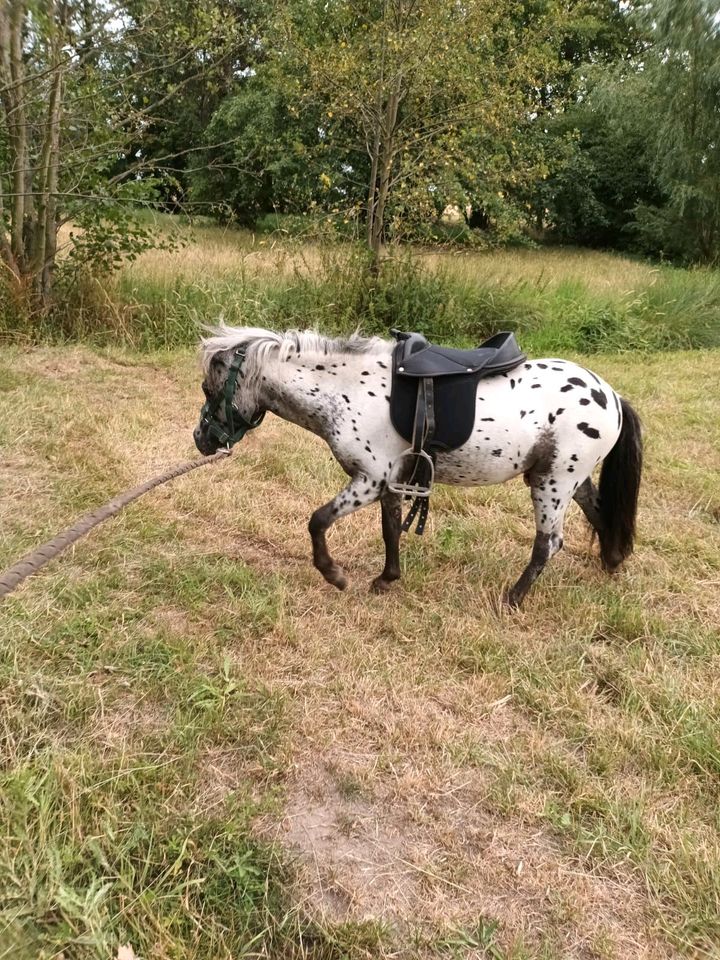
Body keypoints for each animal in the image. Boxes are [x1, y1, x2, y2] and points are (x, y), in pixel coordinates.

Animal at [194, 326, 644, 604]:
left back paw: (513, 599)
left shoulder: (370, 480)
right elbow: (390, 529)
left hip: (553, 483)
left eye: (207, 388)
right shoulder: (392, 481)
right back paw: (610, 564)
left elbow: (317, 521)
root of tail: (611, 395)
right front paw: (386, 579)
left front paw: (335, 575)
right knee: (600, 516)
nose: (201, 440)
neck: (344, 390)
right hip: (568, 479)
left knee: (548, 543)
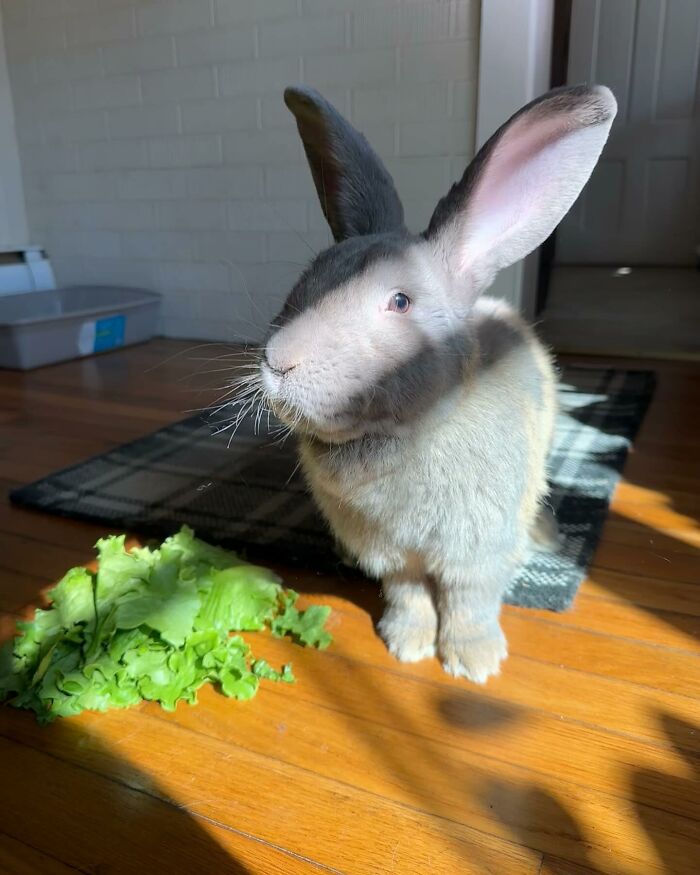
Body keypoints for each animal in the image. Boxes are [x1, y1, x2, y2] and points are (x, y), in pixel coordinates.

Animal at [256, 84, 617, 683]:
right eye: (304, 282)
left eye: (400, 302)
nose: (278, 362)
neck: (414, 428)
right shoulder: (391, 556)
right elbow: (409, 594)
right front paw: (406, 644)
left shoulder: (476, 551)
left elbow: (470, 601)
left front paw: (475, 662)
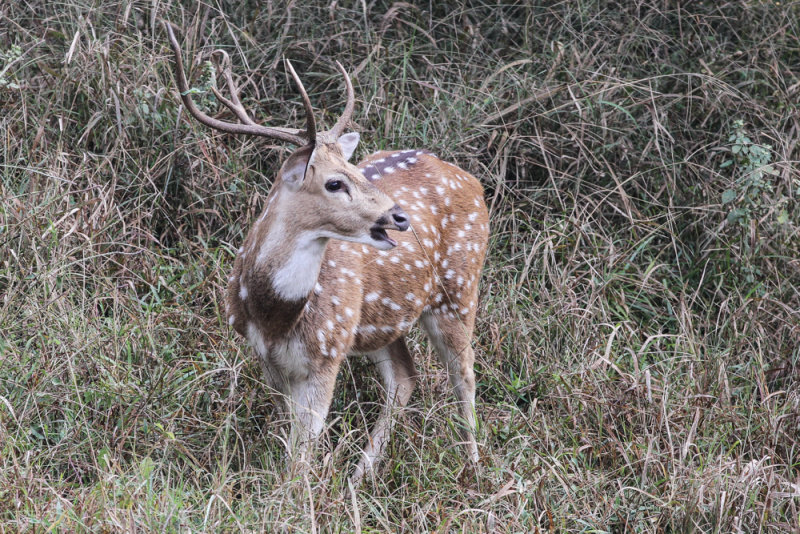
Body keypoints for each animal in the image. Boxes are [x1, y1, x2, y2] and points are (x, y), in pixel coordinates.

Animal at [166, 23, 490, 484]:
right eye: (336, 182)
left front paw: (298, 495)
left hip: (458, 288)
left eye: (354, 171)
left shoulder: (327, 353)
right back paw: (359, 477)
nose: (399, 216)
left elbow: (303, 451)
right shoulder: (269, 359)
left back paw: (473, 467)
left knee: (464, 374)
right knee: (405, 378)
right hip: (379, 321)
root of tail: (475, 183)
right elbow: (289, 440)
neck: (275, 315)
..............................
Exercise:
Could you output exactly the lines above, from the line with "right back paw: (610, 564)" up to and including the line with "left front paw: (475, 662)", and nothing else, skipping the pictures?

Answer space:
right back paw: (610, 564)
left elbow: (317, 521)
root of tail: (611, 395)
right front paw: (386, 579)
left front paw: (335, 575)
right knee: (600, 516)
nose: (201, 440)
neck: (344, 390)
right hip: (568, 479)
left knee: (548, 543)
Body keypoints for each animal in the image. Boxes are [x1, y1, x2, y2] and points are (x, y), in pixel coordinates.

Animal at [256, 84, 617, 683]:
right eye: (304, 282)
left eye: (400, 302)
nose: (278, 362)
neck: (414, 428)
right shoulder: (391, 556)
right elbow: (409, 594)
right front paw: (406, 644)
left shoulder: (476, 551)
left elbow: (470, 601)
left front paw: (475, 662)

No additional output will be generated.